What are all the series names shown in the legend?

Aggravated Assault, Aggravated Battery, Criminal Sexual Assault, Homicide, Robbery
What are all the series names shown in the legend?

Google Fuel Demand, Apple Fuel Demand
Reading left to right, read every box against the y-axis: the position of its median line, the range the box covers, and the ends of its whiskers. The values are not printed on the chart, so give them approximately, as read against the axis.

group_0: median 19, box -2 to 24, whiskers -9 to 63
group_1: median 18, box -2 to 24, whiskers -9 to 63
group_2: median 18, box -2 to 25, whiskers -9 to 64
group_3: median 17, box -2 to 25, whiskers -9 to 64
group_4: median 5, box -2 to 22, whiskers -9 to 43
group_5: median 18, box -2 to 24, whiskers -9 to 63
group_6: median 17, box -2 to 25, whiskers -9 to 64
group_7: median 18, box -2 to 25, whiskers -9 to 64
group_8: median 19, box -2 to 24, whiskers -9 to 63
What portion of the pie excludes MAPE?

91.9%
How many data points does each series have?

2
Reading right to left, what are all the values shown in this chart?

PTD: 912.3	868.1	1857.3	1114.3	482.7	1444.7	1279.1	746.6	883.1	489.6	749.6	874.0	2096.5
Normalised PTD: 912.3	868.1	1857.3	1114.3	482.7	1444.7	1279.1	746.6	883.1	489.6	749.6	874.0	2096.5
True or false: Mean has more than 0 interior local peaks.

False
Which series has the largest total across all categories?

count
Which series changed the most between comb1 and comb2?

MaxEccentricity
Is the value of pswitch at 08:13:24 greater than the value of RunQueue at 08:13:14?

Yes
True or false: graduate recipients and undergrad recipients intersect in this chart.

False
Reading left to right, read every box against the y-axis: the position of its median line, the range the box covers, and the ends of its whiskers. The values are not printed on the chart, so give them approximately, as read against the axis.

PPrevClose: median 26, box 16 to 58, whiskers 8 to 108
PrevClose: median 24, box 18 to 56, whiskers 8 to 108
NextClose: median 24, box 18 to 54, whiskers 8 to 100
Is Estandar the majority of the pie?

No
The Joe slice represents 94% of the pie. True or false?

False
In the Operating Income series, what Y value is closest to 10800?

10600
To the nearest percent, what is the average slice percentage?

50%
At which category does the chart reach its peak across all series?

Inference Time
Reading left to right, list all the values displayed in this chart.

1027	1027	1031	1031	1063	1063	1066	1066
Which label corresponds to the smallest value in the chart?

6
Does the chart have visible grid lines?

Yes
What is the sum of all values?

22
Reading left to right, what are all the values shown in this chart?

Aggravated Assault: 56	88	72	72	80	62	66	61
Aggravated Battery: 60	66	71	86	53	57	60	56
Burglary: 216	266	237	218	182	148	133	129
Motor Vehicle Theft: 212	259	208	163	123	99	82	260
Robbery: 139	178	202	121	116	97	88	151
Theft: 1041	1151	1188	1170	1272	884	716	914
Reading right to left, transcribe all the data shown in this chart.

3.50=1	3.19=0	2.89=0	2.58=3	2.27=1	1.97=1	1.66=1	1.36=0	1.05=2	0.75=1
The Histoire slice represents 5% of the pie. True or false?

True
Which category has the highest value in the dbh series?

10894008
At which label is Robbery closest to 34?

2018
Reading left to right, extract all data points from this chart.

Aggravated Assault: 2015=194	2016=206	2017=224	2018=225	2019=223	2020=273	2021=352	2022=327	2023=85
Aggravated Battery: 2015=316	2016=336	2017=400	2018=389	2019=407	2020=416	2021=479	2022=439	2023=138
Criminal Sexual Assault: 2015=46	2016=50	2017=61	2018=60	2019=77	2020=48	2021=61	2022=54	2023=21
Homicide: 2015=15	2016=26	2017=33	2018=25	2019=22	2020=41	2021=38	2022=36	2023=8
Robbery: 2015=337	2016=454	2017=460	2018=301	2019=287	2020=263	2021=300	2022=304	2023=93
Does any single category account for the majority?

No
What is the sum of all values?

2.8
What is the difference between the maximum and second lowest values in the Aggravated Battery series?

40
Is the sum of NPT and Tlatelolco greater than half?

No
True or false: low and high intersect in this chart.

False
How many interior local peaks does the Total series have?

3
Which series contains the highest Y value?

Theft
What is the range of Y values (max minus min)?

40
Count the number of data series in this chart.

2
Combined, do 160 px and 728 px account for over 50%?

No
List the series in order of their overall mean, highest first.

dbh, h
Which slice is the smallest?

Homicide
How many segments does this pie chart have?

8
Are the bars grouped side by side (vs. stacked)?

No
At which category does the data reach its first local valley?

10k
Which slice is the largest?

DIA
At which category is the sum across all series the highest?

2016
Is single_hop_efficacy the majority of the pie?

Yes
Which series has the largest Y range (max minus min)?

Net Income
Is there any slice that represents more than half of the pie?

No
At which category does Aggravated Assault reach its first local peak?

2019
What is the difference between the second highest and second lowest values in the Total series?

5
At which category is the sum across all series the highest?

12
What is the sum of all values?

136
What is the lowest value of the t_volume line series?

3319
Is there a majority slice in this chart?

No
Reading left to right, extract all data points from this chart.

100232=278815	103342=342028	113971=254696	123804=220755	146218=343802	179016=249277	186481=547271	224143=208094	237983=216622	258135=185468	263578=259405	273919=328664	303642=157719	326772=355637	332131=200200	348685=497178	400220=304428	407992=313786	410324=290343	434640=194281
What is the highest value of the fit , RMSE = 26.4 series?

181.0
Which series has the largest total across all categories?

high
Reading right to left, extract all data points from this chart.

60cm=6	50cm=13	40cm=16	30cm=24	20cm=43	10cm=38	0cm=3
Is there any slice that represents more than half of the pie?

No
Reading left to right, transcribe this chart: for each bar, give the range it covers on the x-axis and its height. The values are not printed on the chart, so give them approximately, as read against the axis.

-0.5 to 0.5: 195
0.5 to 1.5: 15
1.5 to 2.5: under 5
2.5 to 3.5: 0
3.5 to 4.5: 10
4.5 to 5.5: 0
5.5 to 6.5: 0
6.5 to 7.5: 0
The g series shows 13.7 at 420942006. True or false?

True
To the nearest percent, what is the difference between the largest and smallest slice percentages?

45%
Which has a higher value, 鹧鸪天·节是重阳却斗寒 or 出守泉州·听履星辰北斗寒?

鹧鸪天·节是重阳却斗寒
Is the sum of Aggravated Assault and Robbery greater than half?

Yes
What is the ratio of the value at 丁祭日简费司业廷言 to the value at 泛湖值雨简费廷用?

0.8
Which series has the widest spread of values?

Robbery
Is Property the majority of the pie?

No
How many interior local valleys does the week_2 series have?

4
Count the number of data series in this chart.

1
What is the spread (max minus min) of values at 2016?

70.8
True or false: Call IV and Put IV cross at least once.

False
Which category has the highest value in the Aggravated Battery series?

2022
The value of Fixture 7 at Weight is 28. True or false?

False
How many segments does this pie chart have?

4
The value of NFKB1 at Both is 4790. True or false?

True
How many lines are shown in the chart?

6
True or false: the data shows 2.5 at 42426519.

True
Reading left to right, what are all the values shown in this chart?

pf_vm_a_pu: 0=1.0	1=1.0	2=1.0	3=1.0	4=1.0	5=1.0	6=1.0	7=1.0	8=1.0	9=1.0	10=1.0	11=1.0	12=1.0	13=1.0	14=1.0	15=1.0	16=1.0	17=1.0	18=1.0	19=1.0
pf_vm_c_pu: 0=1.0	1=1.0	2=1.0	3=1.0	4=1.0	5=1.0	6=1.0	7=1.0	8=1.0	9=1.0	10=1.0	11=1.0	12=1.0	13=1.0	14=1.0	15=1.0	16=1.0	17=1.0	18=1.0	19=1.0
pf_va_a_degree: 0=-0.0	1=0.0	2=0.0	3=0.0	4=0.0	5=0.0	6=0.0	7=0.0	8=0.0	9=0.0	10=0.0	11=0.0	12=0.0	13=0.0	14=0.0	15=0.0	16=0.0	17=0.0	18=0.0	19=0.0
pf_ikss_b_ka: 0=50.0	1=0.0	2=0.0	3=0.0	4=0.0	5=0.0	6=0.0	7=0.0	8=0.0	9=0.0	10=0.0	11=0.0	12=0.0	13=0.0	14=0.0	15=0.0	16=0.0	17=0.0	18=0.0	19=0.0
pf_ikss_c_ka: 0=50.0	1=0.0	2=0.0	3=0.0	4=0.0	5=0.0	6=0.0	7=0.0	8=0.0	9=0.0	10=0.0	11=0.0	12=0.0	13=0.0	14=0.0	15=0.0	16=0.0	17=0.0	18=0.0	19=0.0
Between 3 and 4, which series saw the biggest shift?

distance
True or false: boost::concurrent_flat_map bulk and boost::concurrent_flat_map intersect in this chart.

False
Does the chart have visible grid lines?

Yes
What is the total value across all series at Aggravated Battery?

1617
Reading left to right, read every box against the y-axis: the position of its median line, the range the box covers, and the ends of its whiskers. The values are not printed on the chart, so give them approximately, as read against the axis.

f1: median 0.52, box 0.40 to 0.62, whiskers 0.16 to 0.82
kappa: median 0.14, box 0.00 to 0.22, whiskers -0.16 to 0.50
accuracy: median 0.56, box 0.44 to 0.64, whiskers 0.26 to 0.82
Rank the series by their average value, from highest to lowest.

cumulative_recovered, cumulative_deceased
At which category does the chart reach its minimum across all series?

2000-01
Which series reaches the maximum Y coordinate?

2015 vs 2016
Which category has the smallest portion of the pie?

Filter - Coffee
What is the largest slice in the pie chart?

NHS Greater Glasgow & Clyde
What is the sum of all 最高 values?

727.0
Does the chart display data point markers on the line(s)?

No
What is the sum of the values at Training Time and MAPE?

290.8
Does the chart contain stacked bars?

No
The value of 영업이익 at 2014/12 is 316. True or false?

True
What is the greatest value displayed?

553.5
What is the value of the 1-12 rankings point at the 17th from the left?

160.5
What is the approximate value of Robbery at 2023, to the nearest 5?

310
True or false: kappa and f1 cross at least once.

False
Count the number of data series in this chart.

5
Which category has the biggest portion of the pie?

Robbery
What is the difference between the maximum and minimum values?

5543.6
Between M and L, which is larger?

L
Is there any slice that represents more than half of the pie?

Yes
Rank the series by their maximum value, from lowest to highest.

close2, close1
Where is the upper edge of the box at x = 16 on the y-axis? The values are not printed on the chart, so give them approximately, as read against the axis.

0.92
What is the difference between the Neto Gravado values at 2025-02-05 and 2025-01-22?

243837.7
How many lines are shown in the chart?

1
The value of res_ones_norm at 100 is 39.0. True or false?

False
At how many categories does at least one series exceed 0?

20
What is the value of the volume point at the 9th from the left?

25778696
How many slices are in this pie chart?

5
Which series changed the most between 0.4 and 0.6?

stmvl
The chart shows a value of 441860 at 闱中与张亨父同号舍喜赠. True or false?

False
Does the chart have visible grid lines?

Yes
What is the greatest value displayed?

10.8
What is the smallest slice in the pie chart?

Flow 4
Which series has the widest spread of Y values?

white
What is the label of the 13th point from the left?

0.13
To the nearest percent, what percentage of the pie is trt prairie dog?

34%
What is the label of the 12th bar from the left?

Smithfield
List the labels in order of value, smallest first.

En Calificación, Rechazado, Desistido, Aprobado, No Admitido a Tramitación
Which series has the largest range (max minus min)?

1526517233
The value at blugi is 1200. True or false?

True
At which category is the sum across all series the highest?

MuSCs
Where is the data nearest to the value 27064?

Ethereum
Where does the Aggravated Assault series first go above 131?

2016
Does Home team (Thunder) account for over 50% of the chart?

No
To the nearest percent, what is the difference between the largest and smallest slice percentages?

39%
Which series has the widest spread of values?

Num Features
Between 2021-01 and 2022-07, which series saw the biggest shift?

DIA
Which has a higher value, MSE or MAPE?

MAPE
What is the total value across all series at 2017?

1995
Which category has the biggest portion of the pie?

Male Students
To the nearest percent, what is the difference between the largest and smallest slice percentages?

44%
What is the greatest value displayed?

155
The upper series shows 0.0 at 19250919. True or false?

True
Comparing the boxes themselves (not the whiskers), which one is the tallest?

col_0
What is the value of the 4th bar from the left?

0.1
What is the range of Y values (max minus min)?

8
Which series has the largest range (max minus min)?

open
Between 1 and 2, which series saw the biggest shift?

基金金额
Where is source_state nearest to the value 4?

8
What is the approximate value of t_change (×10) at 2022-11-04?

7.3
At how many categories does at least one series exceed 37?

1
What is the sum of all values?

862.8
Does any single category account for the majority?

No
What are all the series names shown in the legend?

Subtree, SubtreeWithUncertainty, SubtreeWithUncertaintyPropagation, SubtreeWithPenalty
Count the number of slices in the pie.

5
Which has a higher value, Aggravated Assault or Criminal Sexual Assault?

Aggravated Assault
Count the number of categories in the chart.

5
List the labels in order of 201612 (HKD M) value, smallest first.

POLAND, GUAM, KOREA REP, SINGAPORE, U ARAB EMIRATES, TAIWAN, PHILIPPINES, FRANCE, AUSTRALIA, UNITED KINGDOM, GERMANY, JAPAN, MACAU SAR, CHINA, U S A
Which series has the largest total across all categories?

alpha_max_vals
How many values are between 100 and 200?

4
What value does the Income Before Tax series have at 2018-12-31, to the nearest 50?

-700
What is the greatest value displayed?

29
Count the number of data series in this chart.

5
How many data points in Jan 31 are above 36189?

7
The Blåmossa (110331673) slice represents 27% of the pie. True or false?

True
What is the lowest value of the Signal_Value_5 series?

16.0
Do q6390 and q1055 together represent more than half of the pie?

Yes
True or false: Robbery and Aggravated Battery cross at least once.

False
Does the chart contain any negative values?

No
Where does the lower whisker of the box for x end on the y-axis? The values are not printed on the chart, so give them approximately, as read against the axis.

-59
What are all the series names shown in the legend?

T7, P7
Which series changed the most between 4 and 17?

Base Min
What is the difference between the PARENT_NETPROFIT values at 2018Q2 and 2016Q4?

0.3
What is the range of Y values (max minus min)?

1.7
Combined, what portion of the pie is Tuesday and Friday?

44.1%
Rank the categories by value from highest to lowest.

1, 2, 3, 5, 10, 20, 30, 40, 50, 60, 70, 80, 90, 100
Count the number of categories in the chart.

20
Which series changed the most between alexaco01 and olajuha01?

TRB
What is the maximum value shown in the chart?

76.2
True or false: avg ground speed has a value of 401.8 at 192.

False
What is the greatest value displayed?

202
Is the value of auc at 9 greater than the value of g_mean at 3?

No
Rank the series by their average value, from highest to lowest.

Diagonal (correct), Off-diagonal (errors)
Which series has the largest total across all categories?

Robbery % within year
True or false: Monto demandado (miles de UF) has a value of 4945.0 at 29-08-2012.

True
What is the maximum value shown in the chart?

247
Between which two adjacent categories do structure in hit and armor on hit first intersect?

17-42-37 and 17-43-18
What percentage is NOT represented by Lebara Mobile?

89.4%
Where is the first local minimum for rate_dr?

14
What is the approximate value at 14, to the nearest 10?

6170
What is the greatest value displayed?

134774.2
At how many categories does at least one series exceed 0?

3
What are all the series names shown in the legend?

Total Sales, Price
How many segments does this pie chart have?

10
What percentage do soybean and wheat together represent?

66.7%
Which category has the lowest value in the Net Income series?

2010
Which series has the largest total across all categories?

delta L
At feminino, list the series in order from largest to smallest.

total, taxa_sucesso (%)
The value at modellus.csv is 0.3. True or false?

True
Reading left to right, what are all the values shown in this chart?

- - - - -

Problem requirements –
Rewrite the lines from the one containing "80, 90, 100" through the one containing "True or false: Monto", changing "greatest" to "highest" and leaving everything else as it is.

Your solution –
1, 2, 3, 5, 10, 20, 30, 40, 50, 60, 70, 80, 90, 100
Count the number of categories in the chart.

20
Which series changed the most between alexaco01 and olajuha01?

TRB
What is the maximum value shown in the chart?

76.2
True or false: avg ground speed has a value of 401.8 at 192.

False
What is the highest value displayed?

202
Is the value of auc at 9 greater than the value of g_mean at 3?

No
Rank the series by their average value, from highest to lowest.

Diagonal (correct), Off-diagonal (errors)
Which series has the largest total across all categories?

Robbery % within year
True or false: Monto demandado (miles de UF) has a value of 4945.0 at 29-08-2012.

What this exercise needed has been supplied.